Встрепенувшийся телефонист возился у аппарата, крутя ручку; гудел зуммер — Котовский созывал командиров на военный совет.
Положение дивизии и резервной стрелковой бригады при ней было, несомненно, очень серьезным. Шестьдесят километров для котовцев — один плевый переход. Не в этом дело. Котовский не любил и не умел отступать.
Бригада расположилась в двадцати километрах от Проскурова. Там, по слухам, находились полевой штаб бело-петлюровской армии, обозы есаула Яковлева и несколько эшелонов пехоты и артиллерии. Котовский рассчитал так если внезапно захватить город, неприятель сейчас же отзовет есаула Яковлева для защиты переправ у Волочиска.
Командиры плохо поняли доводы Котовского, но слово «наступать» было для них всегда приятнее слова «отступать». И поэтому уже через пятнадцать минут штаб-трубач играл сбор.
Ночью сильно подморозило, в деревне причудливыми узорами смерзлась грязь. Небо было облачно. На востоке рождался фиолетовый рассвет. Со всех сторон, окликая друг друга в темноте, носились конные ординарцы. В сумерках рассвета раздавались протяжные слова кавалерийской команды, командиры строили эскадроны. Где-то вдали по кочкам мерзлой грязи загромыхали орудия.
На дворе поповского дома разожгли костер. Котовский в меховой куртке и алых брюках во все горло распекал командира батареи Просвирина, кроя его божьим матом.
Широкоплечий Просвирин сутулился.
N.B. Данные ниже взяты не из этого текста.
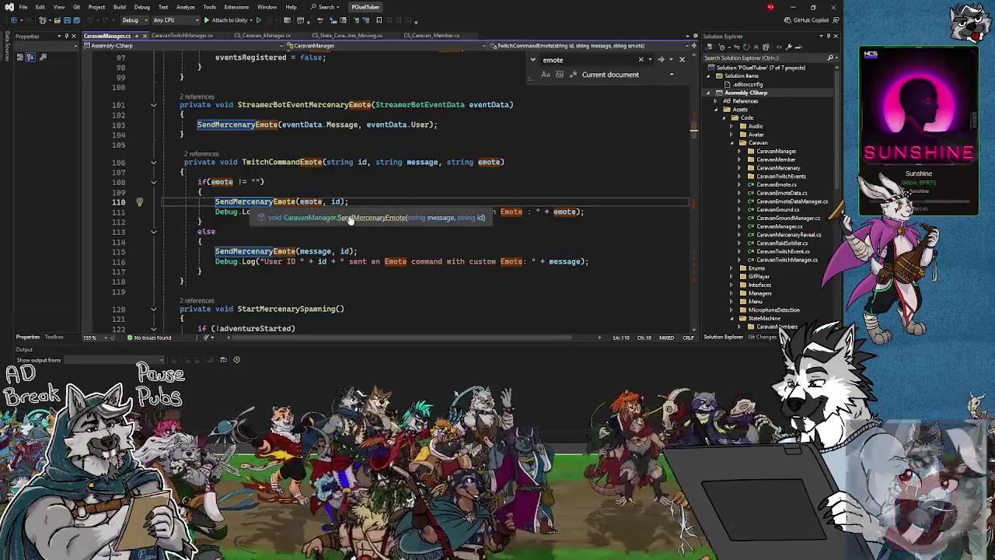
key(F12)
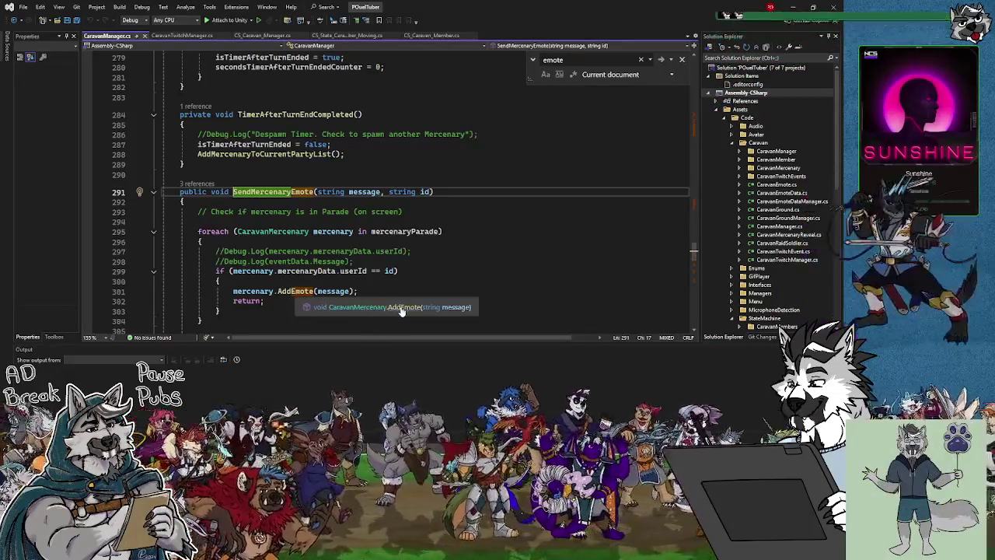
click(401, 309)
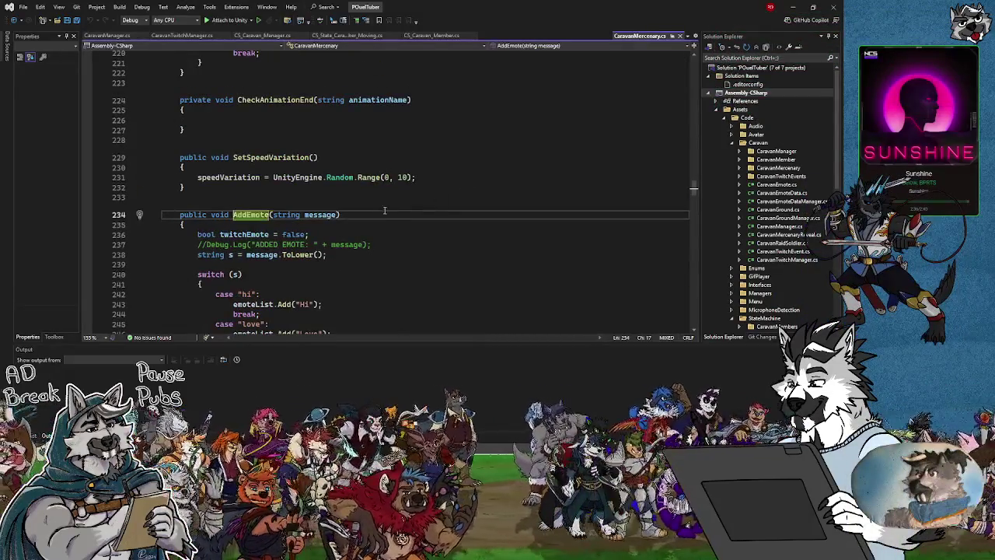
Step: Read AddEmote's switch cases from 'hi' and 'love' through 'bear' to the Twitch-emote default
scroll(373, 201, down, 6)
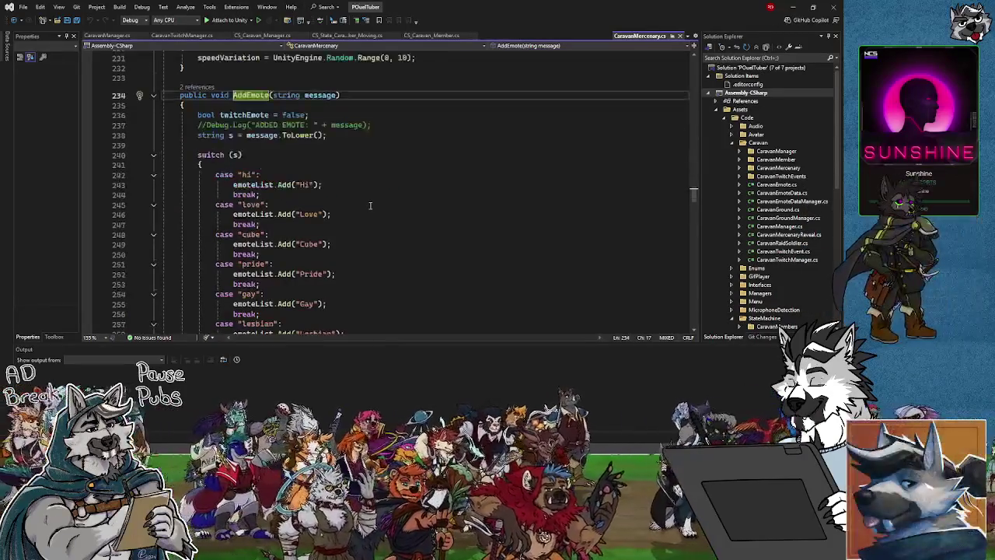
scroll(370, 206, down, 17)
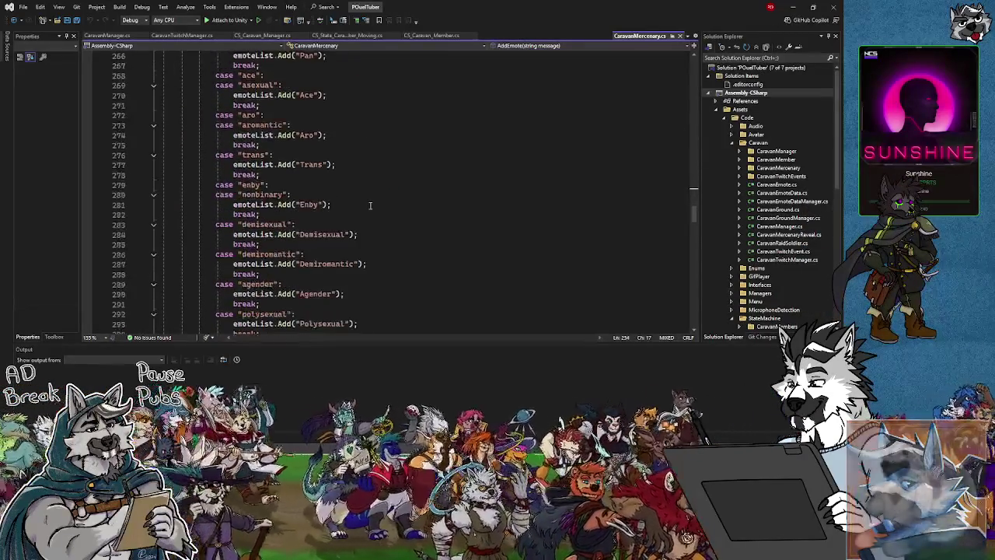
scroll(370, 205, up, 3)
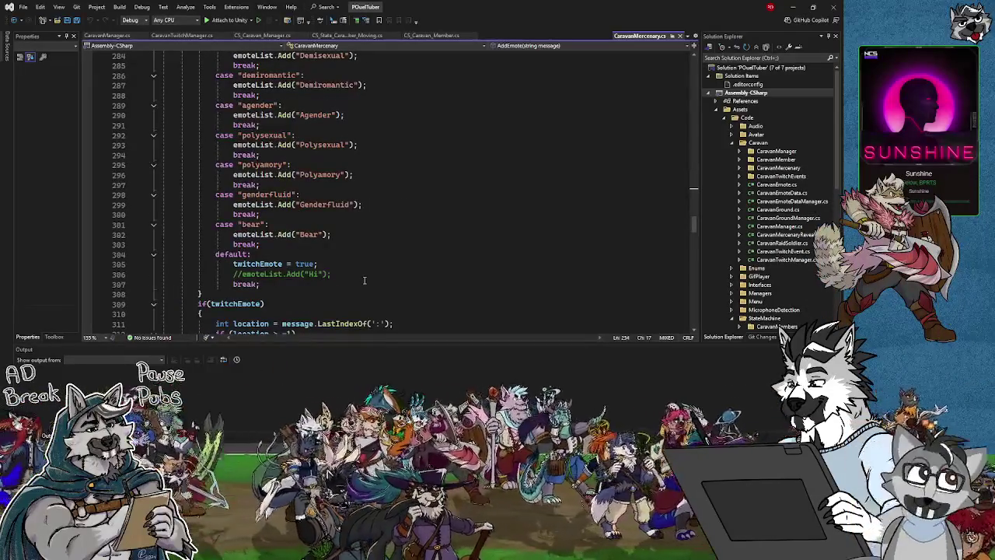
scroll(364, 280, up, 13)
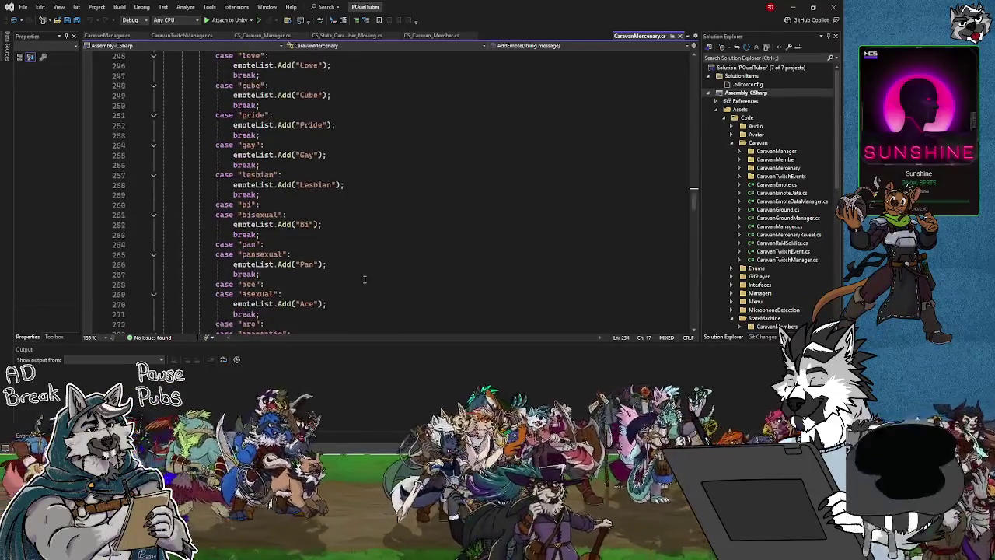
scroll(364, 280, up, 5)
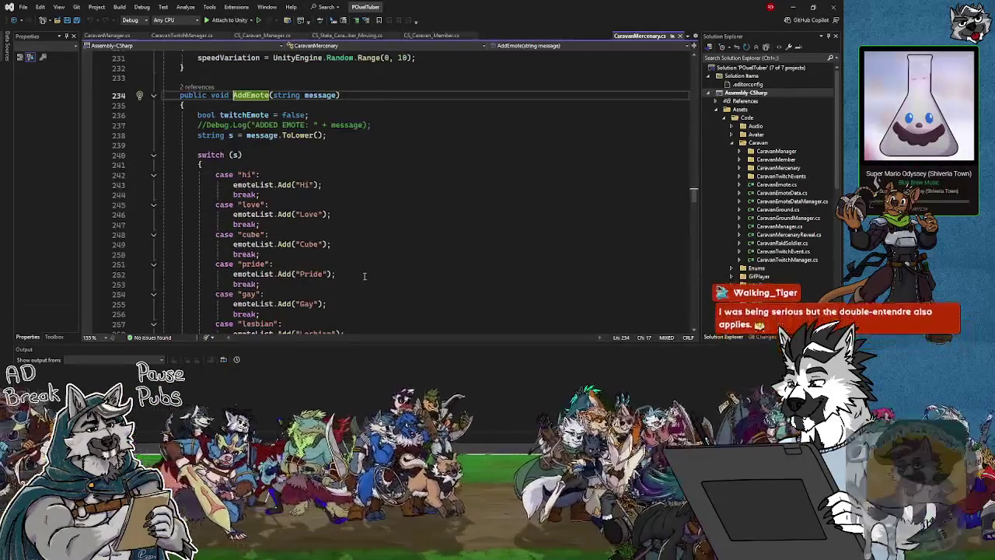
scroll(364, 276, up, 5)
scroll(364, 276, down, 6)
scroll(364, 276, down, 8)
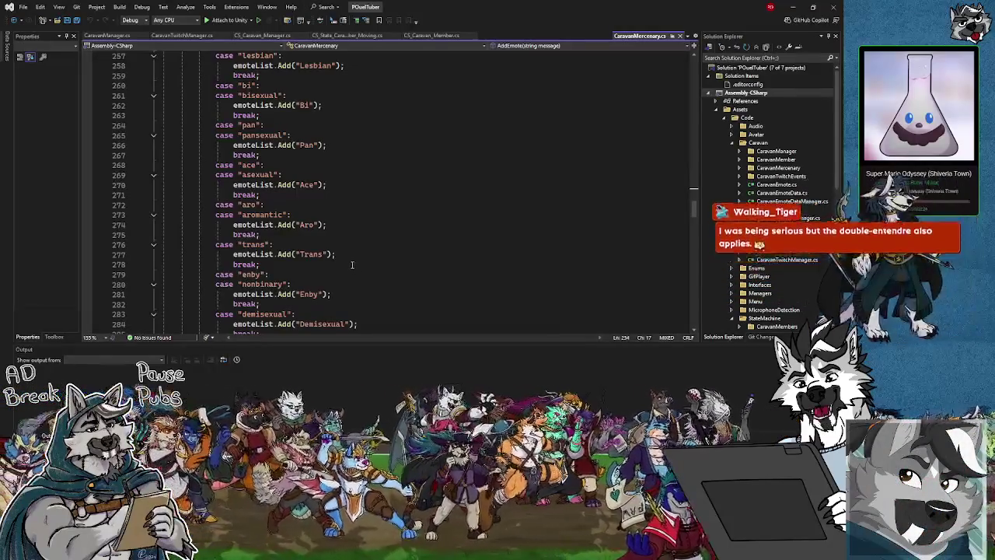
scroll(351, 265, down, 7)
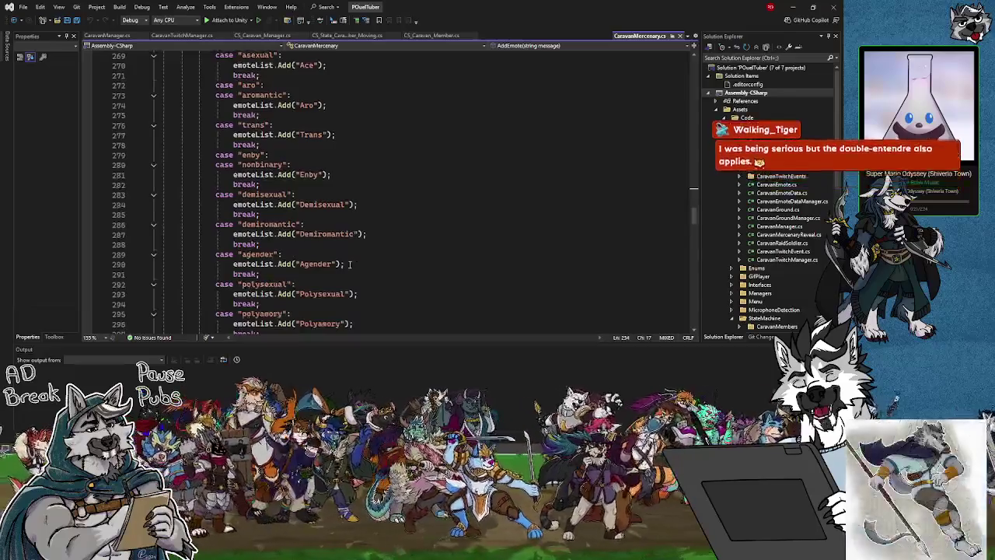
scroll(349, 276, down, 3)
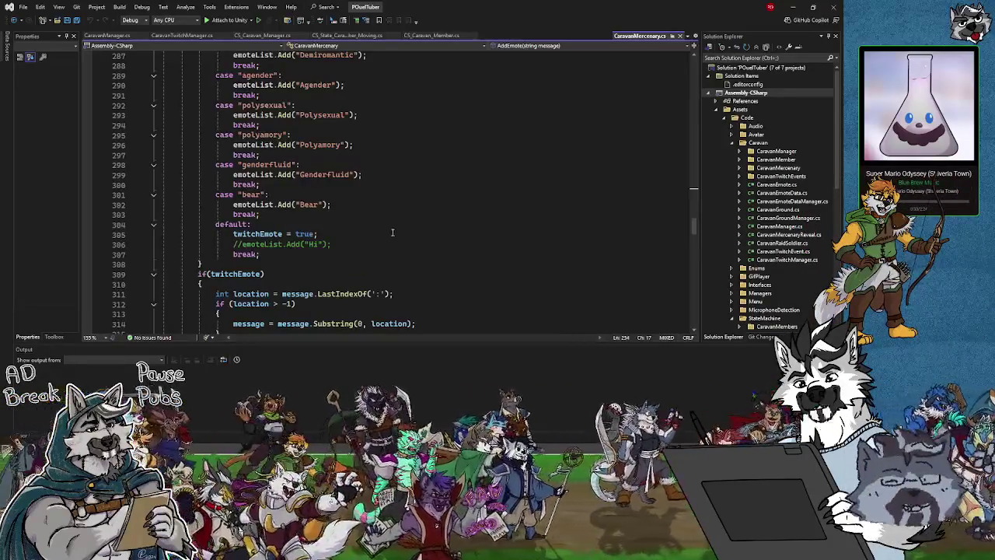
scroll(392, 232, down, 3)
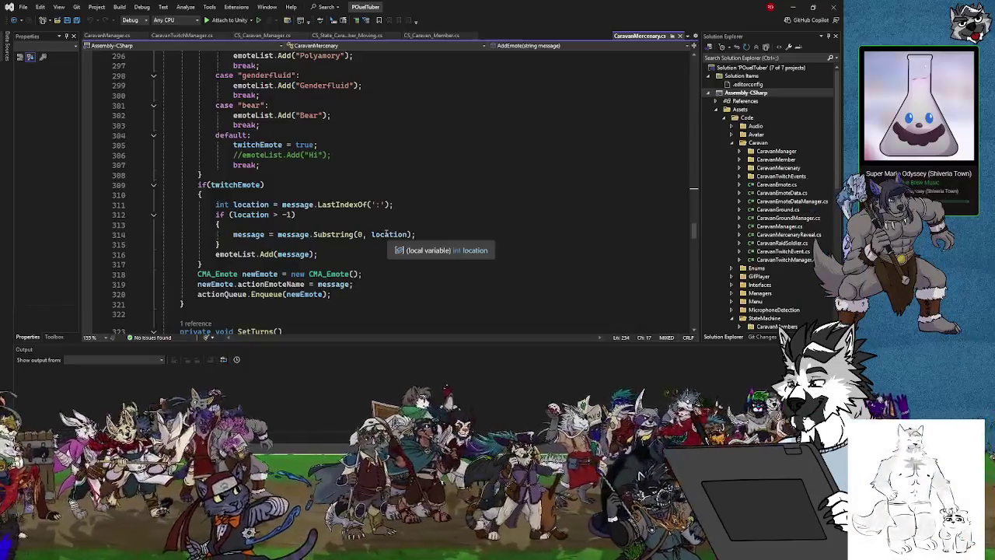
mouse_move(503, 12)
mouse_down()
mouse_move(464, 50)
mouse_move(465, 3)
mouse_up()
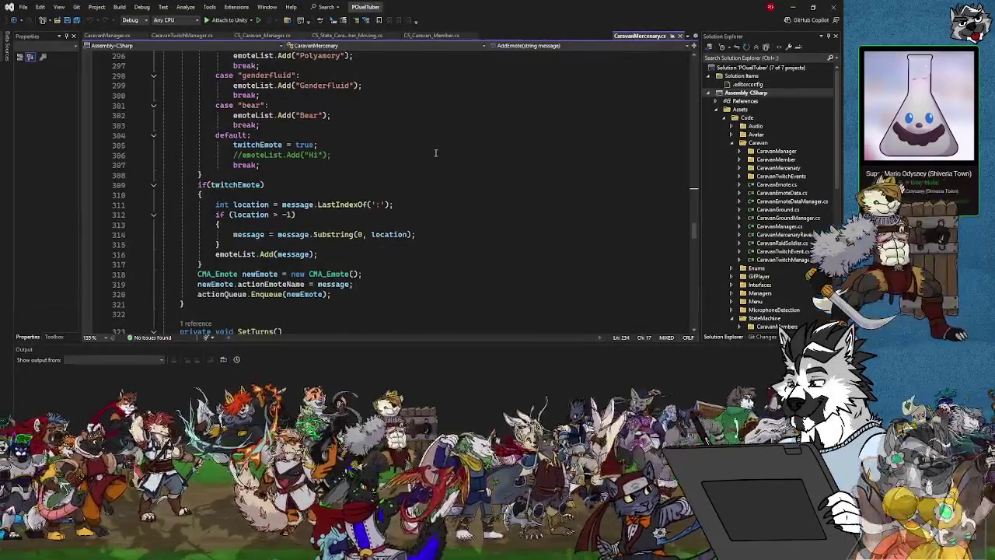
scroll(435, 150, down, 6)
scroll(467, 202, up, 4)
scroll(481, 230, up, 18)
Широко раскрытые ладони мясистых толстых рук он держал за спиной, растерянно шевеля большими пальцами; изредка правая рука отрывалась и прикладывалась, дрожа, к козырьку выцветшей защитной фуражки.
Папаша Просвирин в бою казался гигантом, в мирных служебных делах труслив был необычайно и Котовского боялся как огня. Когда в бригаде что-либо случалось и Котовский начинал метать громы и молнии, умудренные опытом командиры под тем или иным предлогом всегда подсовывали ему Просвирина. Седоусый комбат молча стоял перед взбешенным командиром и моргал добрыми глазами. Отругав Просвирина, Котовский обычно сразу же успокаивался. В это памятное утро Просвирину влетело за то, что у него громыхают орудия.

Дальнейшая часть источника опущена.